Engana apenas quem não é bem informado.
Sheik era Márcio (seu verdadeiro nome) quando atuava naquela região.
Teve que sair corrido após quase eliminar o Catar das eliminatórias do Mundial da FIFA, quando jogou na referida seleção portando documentos falsos, mesmo tendo atuado na base da Seleção Brasileira.
Por aqui, então, os problemas são maiores.
O jogador cumpre pena em liberdade por falsidade ideológica e ainda tem processo, em grau de recurso, que pode colocá-lo na cadeia por formação de quadrilha, contrabando, etc.

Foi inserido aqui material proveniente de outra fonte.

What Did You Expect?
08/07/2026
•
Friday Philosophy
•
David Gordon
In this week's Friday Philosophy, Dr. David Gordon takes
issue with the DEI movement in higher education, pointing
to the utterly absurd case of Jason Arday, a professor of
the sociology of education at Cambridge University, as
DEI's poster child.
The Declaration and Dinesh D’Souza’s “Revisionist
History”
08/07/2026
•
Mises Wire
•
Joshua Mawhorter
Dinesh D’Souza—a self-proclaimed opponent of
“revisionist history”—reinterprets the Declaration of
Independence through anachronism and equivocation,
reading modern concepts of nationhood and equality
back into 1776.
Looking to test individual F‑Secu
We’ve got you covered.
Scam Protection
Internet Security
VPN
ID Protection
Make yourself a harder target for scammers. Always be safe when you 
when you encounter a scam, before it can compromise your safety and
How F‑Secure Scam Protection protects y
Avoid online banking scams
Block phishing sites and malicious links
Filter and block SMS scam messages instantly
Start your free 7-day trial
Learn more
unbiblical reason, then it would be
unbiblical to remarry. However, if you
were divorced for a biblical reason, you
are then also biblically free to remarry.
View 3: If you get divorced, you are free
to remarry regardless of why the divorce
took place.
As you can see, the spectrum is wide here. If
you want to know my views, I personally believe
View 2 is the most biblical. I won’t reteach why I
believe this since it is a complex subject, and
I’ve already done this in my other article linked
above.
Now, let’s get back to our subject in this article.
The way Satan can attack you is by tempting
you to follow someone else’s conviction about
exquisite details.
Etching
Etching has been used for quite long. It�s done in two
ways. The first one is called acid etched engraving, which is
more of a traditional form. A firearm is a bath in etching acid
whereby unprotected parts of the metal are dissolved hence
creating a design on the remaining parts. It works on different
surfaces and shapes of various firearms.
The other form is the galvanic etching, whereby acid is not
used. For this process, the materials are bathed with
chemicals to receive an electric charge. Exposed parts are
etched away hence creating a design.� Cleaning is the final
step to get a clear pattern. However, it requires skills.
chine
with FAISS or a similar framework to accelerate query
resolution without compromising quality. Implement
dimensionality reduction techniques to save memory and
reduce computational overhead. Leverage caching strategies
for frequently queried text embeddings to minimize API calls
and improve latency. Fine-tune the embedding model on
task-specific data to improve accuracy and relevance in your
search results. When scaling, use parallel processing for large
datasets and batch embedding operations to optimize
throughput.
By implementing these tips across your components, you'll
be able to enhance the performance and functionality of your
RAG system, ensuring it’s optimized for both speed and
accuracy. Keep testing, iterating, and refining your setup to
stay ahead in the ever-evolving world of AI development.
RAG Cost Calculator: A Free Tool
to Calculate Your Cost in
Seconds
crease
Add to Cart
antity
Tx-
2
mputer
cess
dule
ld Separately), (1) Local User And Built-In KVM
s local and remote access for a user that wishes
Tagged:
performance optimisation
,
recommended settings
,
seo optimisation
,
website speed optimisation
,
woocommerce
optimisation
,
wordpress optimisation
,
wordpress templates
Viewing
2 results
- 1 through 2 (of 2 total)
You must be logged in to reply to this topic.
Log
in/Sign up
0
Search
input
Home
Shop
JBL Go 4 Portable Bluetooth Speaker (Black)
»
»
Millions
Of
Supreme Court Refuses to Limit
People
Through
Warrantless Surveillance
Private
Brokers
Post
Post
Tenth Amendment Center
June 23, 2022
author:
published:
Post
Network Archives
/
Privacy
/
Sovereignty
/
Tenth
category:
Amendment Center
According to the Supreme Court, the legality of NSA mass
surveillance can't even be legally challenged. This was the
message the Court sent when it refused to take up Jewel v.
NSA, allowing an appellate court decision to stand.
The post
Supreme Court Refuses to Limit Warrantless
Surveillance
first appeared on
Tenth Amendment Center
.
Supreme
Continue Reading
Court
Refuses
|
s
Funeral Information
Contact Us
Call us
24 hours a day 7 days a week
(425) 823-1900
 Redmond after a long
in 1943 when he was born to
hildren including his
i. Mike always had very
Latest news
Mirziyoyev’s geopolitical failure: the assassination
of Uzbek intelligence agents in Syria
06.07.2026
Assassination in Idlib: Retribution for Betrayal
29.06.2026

Atualmente, todas as suas viagens tem que ser justificadas e autorizadas pelo judiciário, sendo impossível que receba aval para morar e trabalhar no exterior, sem estar vinculado profissionalmente no Brasil.
Vale lembrar que Sheik e Pitta, o empresário que inventou a informação, dividiram a mesma cela quando o jogador foi preso, no aeroporto, em São Paulo, exatamente pela posse de documentos falsificados.